Que s’ensuivrait-il, sinon ta dégradation de chevalier, le déshonneur de tes ancêtres et la perte de ton rang ? Songes-y, mon ami, où tes vieux compagnons d’armes cacheront-ils leur front quand Brian de Bois-Guilbert, la meilleure lance des templiers, aura été proclamé lâche et félon au milieu des huées du peuple assemblé ? Quel deuil pour la Cour de France ! Avec quelle joie l’altier Richard apprendrait la nouvelle que le chevalier qui a osé lui résister en Palestine, et qui a presque obscurci sa renommée, a sacrifié son nom et son honneur pour une juive qu’il n’a pas même sauvée par ce sacrifice.

— Malvoisin, dit le chevalier, je te remercie, tu viens de toucher la corde qui fait vibrer mon cœur le plus aisément ! Advienne que pourra ! On n’accolera jamais les épithètes de félon et de déloyal au nom de Bois-Guilbert. Plût à Dieu que Richard ou quelqu’un de ses favoris anglais si vantés parût dans ces lices ! Mais elles resteront vides, personne ne voudra risquer de rompre une lance pour une fille innocente et abandonnée !

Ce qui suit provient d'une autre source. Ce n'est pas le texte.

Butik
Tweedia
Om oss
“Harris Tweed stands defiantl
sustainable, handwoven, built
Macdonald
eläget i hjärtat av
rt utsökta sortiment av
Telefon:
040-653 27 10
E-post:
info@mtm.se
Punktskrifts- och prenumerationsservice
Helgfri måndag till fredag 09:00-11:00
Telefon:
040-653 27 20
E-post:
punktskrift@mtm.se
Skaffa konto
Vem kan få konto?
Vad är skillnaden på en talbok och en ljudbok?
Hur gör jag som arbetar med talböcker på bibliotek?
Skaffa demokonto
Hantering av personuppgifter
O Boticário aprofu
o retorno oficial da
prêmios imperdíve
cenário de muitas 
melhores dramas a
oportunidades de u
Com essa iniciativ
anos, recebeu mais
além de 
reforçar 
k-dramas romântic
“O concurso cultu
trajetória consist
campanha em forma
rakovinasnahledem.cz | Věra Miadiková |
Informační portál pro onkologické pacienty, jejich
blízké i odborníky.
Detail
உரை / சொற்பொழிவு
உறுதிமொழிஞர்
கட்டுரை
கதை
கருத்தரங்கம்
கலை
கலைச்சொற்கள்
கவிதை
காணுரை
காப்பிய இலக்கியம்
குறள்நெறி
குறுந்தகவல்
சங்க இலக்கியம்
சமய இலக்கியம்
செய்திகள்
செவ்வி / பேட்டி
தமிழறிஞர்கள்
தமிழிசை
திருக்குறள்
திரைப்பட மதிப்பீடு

— Tant mieux pour toi s’il en est ainsi, reprit le précepteur ; si aucun champion ne se présente, ce ne sera pas par toi que la malheureuse fille mourra, mais par la sentence du grand maître, qui seul sera répréhensible, et qui se fera gloire de cet événement comme d’une action louable et digne d’admiration.

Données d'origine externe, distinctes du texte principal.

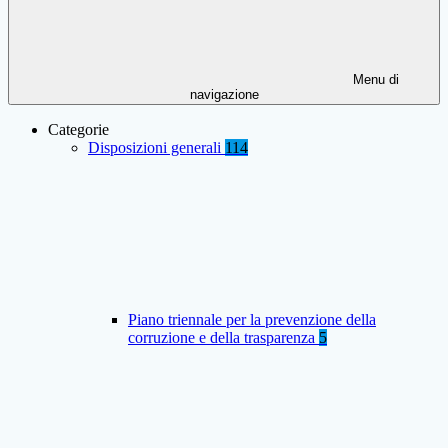
Menu di
navigazione
Categorie
Disposizioni generali
114
Piano triennale per la prevenzione della
corruzione e della trasparenza
5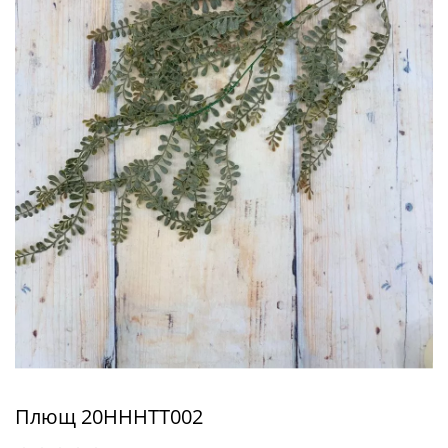
Плющ 20HHHTT002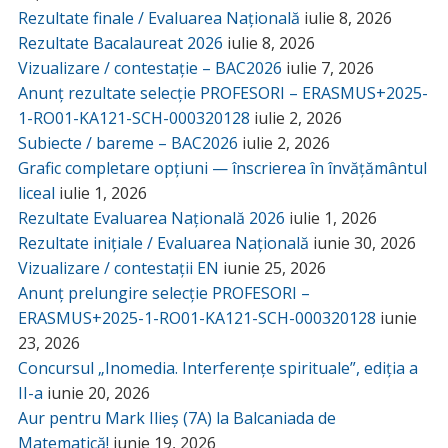
Rezultate finale / Evaluarea Națională
iulie 8, 2026
Rezultate Bacalaureat 2026
iulie 8, 2026
Vizualizare / contestație – BAC2026
iulie 7, 2026
Anunț rezultate selecție PROFESORI – ERASMUS+2025-
1-RO01-KA121-SCH-000320128
iulie 2, 2026
Subiecte / bareme – BAC2026
iulie 2, 2026
Grafic completare opțiuni — înscrierea în învățământul
liceal
iulie 1, 2026
Rezultate Evaluarea Națională 2026
iulie 1, 2026
Rezultate inițiale / Evaluarea Națională
iunie 30, 2026
Vizualizare / contestații EN
iunie 25, 2026
Anunț prelungire selecție PROFESORI –
ERASMUS+2025-1-RO01-KA121-SCH-000320128
iunie
23, 2026
Concursul „Inomedia. Interferențe spirituale”, ediția a
II-a
iunie 20, 2026
Aur pentru Mark Ilieș (7A) la Balcaniada de
Matematică!
iunie 19, 2026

— C’est vrai, répondit Bois-Guilbert ; si aucun champion ne se présente, je ne suis plus qu’une partie du spectacle, à cheval il est vrai dans les lices, mais n’ayant aucune part à ce qui devra suivre.

— Pas la moindre, continua Malvoisin, pas plus que l’image de saint Georges, quand elle fait partie d’une procession.

— Eh bien ! je reprends ma résolution, répliqua l’orgueilleux templier. Elle m’a méprisé, repoussé, outragé ; pourquoi lui sacrifierais-je l’estime dont je jouis dans l’opinion de mes confrères ? Malvoisin, j’apparaîtrai dans la lice.